Led Zeppelin drew on Penderecki


Forty years after its premiere, the “Physical Graffiti” reissue has just toped the U.K. album chart. When commenting on the album’s exceptional sound, Jimmy Page told “Rolling Stone” that he was inspired by Krzysztof Penderecki’s music when putting the guitars together, writes Jacek Cieślak in “Rzeczpospolita”.
“This breakthrough album might have never happened. The group could have disbanded. Bassist and keyboardist John Paul Jones was so tired with the hundreds of concerts that he decided to part with his friends and become choirmaster at Winchester Cathedral. Luckily this never happened; the band’s manager advised the musicians to give Jones a bit of a breather”, recalls Cieślak.

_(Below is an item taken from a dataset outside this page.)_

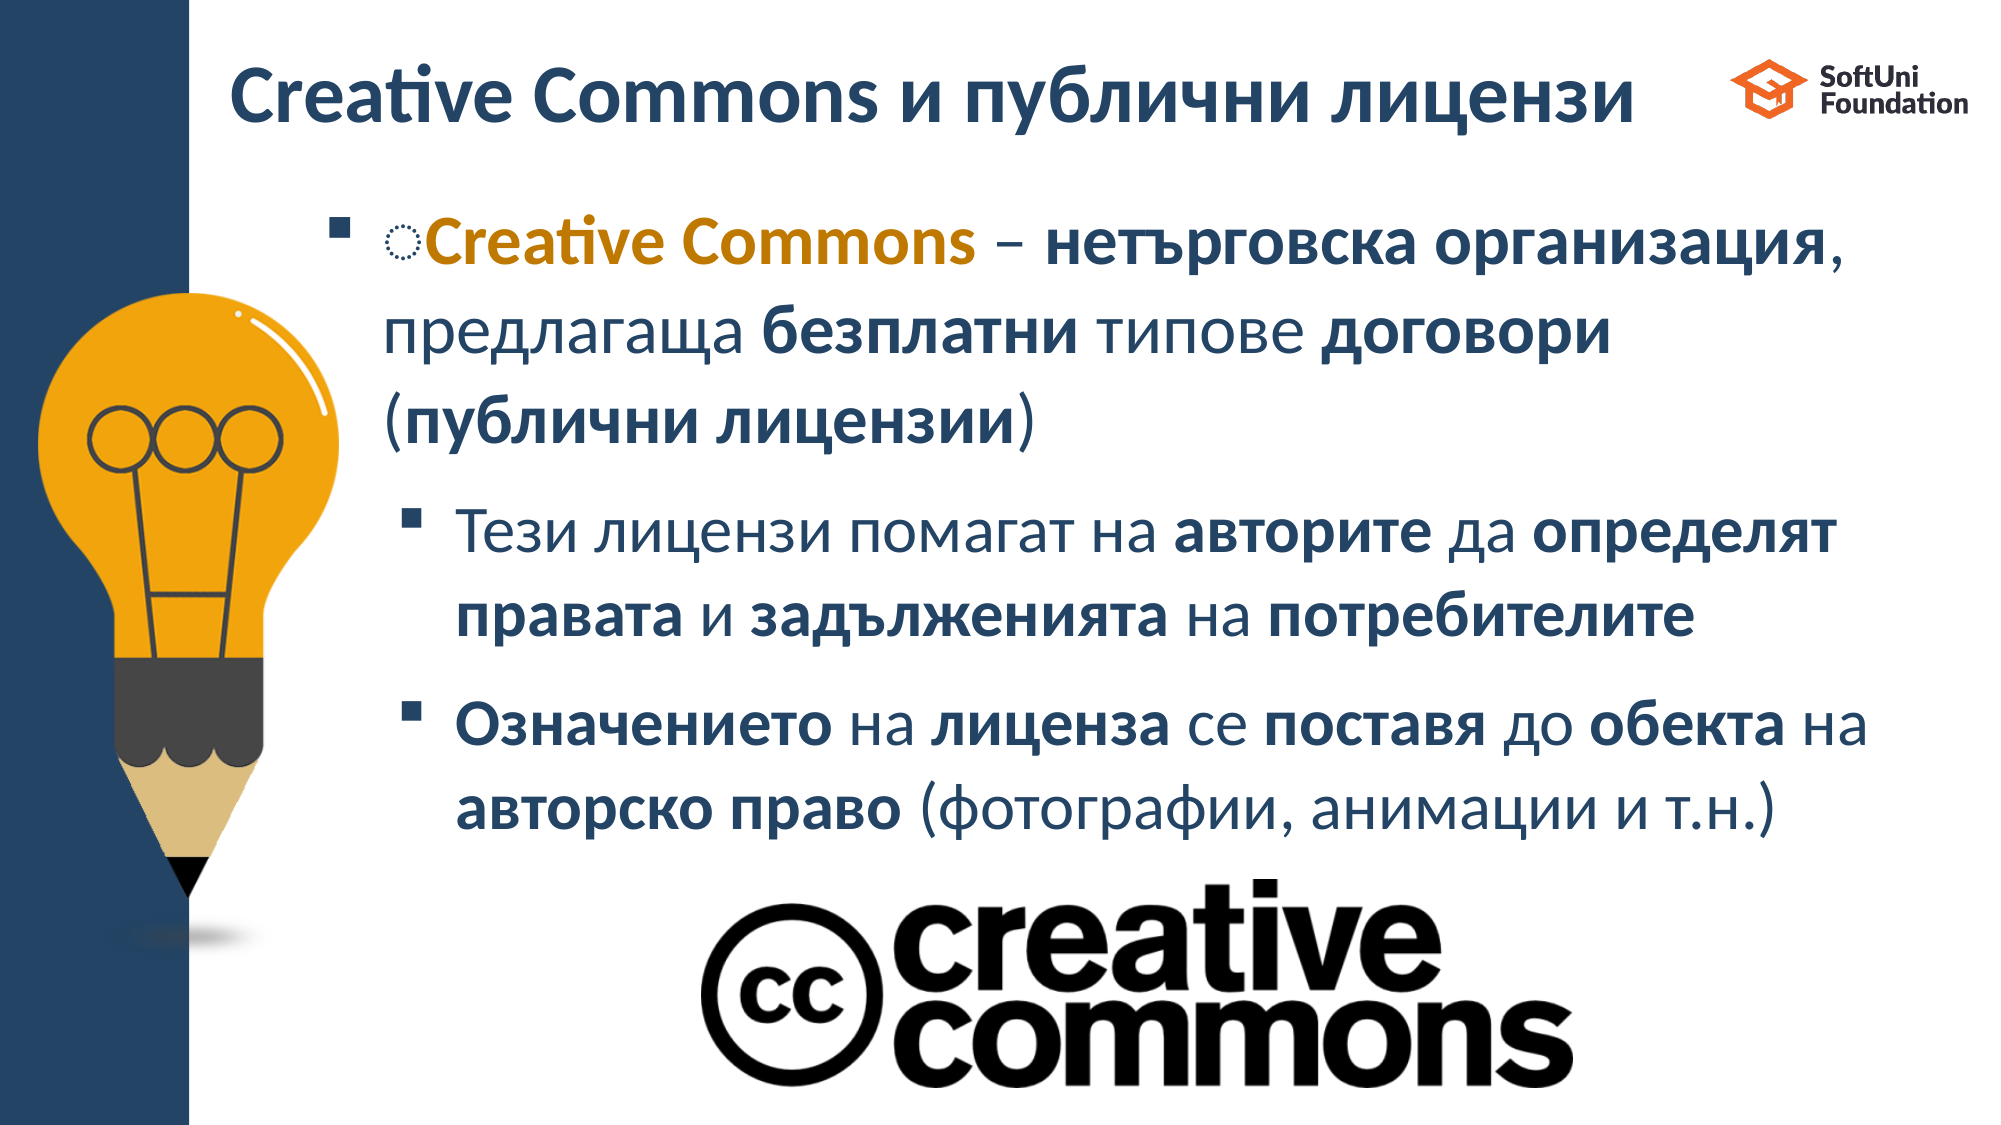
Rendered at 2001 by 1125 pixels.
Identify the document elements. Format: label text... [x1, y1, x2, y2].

“The album was recorded at the 18th-century Headley Grange estate, where Led Zeppelin had recorded ‘Stairway to Heaven’. The oriental ‘Kashmir’, the phenomenal ‘In the Light’, the hit “Houses of the Holy” and the rock and roll ‘Boogie with Stu’ have achieved legend status.
‘Kashmir’, with John Bonham’s monumental drums, was recorded first. It was complemented with a full orchestra at the end of the session. It was a breakthrough: before that, only subtle arrangements for strings could be heard in Led Zeppelin.”
The group were inspired by the music of Krzysztof Penderecki. “He would have liked that. [Our album] was a monumental piece of work, just because of the various paths that we’d trodden along to get to this: It was like a voyage of discovery, a topographical adventure,” says Jimmy Page, the group’s producer, composer and frontman.